Have you ever heard of STEM and STEAM?
I’m not referring to the branch of a tree or the vapor that water becomes when heated. I’m referring to an educational process that is at the core of all the exhibits and events we create at the Omaha Children’s Museum.
So what’s the difference between STEM and STEAM?
STEM stands for Science, Technology, Engineering, and Math. STEAM adds the Arts to this great list.
STEM learning has a profound impact on our society.
- Sciences are crucial for advancements in medicine.
- Technology and engineering are vital to creating the architecture and products we rely on daily.
- Mathematics can be seen in every part of our economy, from accounting and logarithms to calculus.

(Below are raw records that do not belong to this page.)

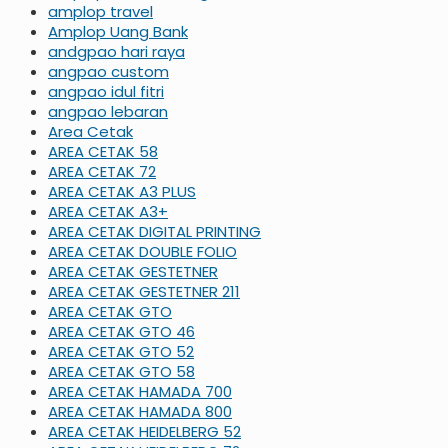
amplop travel
Amplop Uang Bank
andgpao hari raya
angpao custom
angpao idul fitri
angpao lebaran
Area Cetak
AREA CETAK 58
AREA CETAK 72
AREA CETAK A3 PLUS
AREA CETAK A3+
AREA CETAK DIGITAL PRINTING
AREA CETAK DOUBLE FOLIO
AREA CETAK GESTETNER
AREA CETAK GESTETNER 211
AREA CETAK GTO
AREA CETAK GTO 46
AREA CETAK GTO 52
AREA CETAK GTO 58
AREA CETAK HAMADA 700
AREA CETAK HAMADA 800
AREA CETAK HEIDELBERG 52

Introducing STEM concepts to children at an early age is key to ensuring success later in life. "Students are extremely curious and impressionable, so instilling an interest at an early age could spark a lasting desire to pursue a career in any of these fields." (STEM Education, 2016).
But what about the "A" in "Arts?"
In recent years, STEM learning has expanded to include Art as well. This has created a shift in the importance of Arts and how each of these five elements works together.
Learning about arts and design teaches students to be flexible in their thinking, to take risks and come up with creative solutions to problems. The mind of a scientist or technologist can come up with creative solutions to today’s challenges like healthcare and urban redevelopment.
S-T-E-M with the A includes:
- Sharing knowledge with communication and language arts, “voice” – impact, power, legacy
- A working knowledge of manual and physical arts, including how-to and fitness
- Better understanding past and present cultures and aesthetics through the fine arts
- Rhythmic and emotional use of math, physics, physiology and often language with the musical arts
- Understanding sociological developments, human nature, and ethics with the liberal arts
- (STEAM Education Program Description, 2015)
Since STEAM focuses on all aspects of learning, we at the Omaha Children’s Museum have built STEAM learning objectives into daily programming, special event programming, outreaches, camps, exhibit design, and staff interactions.
Every part of the play that goes on at the museum is designed to help children develop the thinking skills needed to solve STEAM problems! How cool is that?!